Halle/Magdeburg (dpa) l Für Verfolgte des DDR-Regimes gibt es seit November erweiterte Möglichkeiten zur Rehabilitation – und mehr Geld. So gibt es jetzt eine Opferpension auch für Frauen und Männer, die rechtsstaatswidrig 90 Tage in Haft waren, zuvor mussten es mindestens 180 Tage sein. Nach dieser Neuregelung sind beim Landesverwaltungsamt bislang 94 Anträge eingegangen, wie die Behörde auf Nachfrage mitteilte. Bislang gebe es sechs Bewilligungen.

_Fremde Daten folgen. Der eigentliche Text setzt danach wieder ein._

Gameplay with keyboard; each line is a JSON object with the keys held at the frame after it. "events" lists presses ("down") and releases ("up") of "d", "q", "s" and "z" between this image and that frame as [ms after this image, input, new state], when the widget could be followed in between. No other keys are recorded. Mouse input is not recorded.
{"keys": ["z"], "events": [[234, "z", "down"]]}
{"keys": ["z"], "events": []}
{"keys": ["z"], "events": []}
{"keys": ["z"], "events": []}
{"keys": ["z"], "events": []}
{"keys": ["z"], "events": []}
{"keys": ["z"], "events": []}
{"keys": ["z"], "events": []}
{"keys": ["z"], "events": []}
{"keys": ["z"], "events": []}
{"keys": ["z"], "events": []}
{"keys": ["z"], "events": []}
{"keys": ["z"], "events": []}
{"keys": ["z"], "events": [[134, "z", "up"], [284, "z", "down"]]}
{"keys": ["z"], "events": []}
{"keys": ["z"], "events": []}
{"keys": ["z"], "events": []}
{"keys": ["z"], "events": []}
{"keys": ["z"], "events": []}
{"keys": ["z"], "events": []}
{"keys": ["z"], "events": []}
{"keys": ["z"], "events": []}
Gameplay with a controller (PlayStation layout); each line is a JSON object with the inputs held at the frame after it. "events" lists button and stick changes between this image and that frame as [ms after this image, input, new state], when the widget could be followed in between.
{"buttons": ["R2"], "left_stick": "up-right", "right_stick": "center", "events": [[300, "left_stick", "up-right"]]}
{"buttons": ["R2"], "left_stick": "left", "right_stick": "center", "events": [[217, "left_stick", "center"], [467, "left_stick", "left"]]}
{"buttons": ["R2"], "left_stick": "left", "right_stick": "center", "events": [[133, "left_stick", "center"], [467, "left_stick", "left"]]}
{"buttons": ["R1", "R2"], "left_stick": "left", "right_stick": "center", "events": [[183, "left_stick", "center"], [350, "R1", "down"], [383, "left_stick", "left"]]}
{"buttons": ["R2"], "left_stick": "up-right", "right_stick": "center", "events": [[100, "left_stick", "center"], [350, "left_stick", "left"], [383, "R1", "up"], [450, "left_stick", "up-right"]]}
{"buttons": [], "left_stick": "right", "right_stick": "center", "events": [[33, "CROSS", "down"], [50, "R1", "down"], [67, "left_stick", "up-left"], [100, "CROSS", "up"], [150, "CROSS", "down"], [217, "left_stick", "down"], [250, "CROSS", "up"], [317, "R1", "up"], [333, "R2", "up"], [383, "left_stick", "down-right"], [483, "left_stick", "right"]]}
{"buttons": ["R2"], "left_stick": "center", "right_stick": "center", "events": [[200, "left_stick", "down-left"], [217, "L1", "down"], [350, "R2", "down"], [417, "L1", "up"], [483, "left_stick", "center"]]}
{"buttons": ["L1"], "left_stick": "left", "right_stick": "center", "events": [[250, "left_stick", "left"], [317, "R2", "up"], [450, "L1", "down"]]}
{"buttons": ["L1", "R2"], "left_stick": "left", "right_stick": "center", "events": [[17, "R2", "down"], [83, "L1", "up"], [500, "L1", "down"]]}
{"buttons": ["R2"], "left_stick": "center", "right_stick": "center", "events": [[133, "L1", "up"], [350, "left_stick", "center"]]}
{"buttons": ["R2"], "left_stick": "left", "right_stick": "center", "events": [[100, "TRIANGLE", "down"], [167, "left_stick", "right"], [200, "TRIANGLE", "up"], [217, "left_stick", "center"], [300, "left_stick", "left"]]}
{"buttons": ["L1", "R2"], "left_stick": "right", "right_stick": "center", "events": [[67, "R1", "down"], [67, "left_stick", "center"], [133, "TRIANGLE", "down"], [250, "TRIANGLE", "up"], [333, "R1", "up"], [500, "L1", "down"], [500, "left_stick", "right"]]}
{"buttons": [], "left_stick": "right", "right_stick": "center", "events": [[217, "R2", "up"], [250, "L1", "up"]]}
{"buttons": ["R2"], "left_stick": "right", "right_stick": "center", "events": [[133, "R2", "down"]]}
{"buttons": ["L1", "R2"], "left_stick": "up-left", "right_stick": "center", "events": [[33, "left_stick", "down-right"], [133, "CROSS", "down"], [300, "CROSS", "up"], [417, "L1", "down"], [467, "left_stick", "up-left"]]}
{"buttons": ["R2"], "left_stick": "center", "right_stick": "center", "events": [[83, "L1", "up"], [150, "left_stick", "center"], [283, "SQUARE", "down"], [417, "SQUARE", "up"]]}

Zwei Anträge seien abgelehnt worden, weil die Mindesthaftzeit von 90 Tagen nicht erfüllt worden sei. 86 Anträge seien noch offen. Zudem seien seit November 113 Anträge eingegangen, bei denen die Betroffenen eine DDR-Haftzeit von mehr als 180 Tagen angaben.

Sachsen-Anhalts Beauftragte für die Aufarbeitung der SED-Diktatur, Birgit Neumann-Becker, sagte dazu: "Ich erwarte erhebliche Steigerungen." Sie berichtete von vielen Anfragen, nachdem verschiedene Neuregelungen Ende 2019 bekannt geworden waren. Alles in allem seien es um die 200 gewesen. Neumann-Becker bietet Beratungen für Menschen an, die vermuten, zum Kreis der Betroffenen zu gehören.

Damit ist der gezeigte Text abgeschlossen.